Signal (ii).

A time-varying parameter which carries information. In the musical context, the signal is typically a fluctuating electrical voltage which, after appropriate amplification, can be applied to a loudspeaker to generate an audible sound. A musical signal may be generated in a variety of ways. A microphone senses the fluctuating pressure in a sound wave and converts it into an electrical signal. The pickup on an electric guitar generates a signal which depends on the string motion. In a synthesizer the signal is generated purely by electrical circuits. Once the signal has been generated, it can be modified by a range of techniques known collectively as signal processing. The most common of these are amplification, in which the signal is multiplied by a constant factor, and filtering, in which selected parts of the frequency spectrum of the signal are amplified or attenuated. The voltage output from a microphone is a continuously varying representation of the sound pressure. Neglecting any distortion introduced by the microphone, the voltage waveform is a strict analogue of the pressure waveform, and this type of signal is known as an analogue signal. Most modern signal processors and recording systems require that an analogue signal is first passed through an analogue-to-digital converter (ADC), which periodically samples the signal.
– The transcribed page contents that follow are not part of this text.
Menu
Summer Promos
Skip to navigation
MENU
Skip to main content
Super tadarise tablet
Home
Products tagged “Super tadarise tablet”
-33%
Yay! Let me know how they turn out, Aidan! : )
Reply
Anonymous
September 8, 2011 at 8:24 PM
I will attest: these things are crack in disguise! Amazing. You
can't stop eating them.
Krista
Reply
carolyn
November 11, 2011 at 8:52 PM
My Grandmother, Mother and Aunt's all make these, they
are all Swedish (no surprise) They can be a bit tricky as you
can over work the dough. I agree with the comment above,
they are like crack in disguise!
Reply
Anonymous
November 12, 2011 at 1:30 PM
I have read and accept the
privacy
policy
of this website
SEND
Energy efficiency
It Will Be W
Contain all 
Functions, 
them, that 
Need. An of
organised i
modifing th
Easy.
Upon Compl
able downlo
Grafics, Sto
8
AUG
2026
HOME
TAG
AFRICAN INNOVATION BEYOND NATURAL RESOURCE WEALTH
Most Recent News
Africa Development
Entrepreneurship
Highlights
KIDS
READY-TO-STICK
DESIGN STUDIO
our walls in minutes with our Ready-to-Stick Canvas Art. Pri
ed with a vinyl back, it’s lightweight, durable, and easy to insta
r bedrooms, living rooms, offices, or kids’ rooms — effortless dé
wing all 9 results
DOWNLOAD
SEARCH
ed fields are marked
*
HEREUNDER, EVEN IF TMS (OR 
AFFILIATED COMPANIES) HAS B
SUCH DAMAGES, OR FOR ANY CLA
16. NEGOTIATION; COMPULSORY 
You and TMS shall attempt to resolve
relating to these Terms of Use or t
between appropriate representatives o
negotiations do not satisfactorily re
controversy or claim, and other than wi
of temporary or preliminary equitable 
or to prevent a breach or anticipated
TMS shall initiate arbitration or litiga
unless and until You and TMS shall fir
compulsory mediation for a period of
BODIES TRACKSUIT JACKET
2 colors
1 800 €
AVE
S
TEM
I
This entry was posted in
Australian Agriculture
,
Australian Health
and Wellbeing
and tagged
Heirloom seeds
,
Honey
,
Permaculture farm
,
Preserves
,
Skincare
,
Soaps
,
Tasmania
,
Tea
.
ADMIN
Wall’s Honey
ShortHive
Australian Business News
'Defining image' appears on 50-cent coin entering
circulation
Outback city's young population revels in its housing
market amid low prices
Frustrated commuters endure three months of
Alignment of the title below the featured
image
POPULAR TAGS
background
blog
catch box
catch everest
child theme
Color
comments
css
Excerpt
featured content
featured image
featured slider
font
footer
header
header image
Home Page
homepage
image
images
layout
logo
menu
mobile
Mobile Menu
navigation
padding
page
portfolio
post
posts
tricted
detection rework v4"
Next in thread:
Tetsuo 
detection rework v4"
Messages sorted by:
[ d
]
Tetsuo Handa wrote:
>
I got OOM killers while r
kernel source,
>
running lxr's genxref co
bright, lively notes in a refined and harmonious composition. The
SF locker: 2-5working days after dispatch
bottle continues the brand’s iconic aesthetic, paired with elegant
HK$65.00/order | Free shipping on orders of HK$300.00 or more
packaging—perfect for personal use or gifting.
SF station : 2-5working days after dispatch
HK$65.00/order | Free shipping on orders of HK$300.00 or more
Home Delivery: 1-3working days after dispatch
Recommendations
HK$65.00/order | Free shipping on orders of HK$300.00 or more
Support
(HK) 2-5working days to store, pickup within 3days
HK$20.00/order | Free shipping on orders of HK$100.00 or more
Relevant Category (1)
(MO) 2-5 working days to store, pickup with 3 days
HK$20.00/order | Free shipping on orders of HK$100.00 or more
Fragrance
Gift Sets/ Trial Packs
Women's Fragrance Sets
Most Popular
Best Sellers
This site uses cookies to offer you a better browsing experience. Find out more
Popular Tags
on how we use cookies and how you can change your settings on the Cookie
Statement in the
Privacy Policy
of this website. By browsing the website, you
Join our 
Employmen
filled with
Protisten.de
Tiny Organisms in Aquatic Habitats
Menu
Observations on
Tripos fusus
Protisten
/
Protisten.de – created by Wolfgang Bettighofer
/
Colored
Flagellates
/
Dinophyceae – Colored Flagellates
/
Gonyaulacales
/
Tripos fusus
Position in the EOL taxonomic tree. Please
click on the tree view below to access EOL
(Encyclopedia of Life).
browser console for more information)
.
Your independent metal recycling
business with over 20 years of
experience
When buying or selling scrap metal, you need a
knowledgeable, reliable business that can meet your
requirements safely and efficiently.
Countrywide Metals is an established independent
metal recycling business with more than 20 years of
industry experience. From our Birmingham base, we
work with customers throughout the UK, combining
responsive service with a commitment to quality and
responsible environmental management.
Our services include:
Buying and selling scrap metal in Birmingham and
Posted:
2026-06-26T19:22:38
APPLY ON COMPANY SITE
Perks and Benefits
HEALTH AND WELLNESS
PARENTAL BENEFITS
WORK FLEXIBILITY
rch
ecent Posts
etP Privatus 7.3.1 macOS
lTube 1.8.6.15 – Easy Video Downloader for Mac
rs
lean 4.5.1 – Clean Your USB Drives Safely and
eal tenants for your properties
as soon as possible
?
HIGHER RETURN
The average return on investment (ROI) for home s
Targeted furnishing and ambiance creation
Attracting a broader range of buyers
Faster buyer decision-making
The result is a sequence of numbers, representing the signal values at the sampling times, known as a digital signal.

Digital signals have two major advantages over analogue signals. Firstly, they can be copied and transmitted effectively without degradation. An analogue signal is always in practice accompanied by unwanted noise. Each stage of processing, transmission or recording introduces additional noise, and the signal-to-noise ratio, by which the signal's quality is measured, decreases. In contrast, digital signals are represented by sequences of logic pulses of fixed height; as long as the noise level is kept well below the pulse height it does not affect the information content of the signal. Secondly, digital signals can be stored, edited and processed on a computer. A digital signal is a sequence of numbers, and cannot be fed directly to a loudspeaker. A digital-to-analogue converter (DAC) is required, which recreates an analogue signal in the form of a continuously varying voltage matching the rise and fall of the numbers in the digital signal. The fidelity of the reproduction improves as the interval between the samples diminishes; the digital signal stored on a CD is obtained by sampling the original analogue signal 44,100 times per second.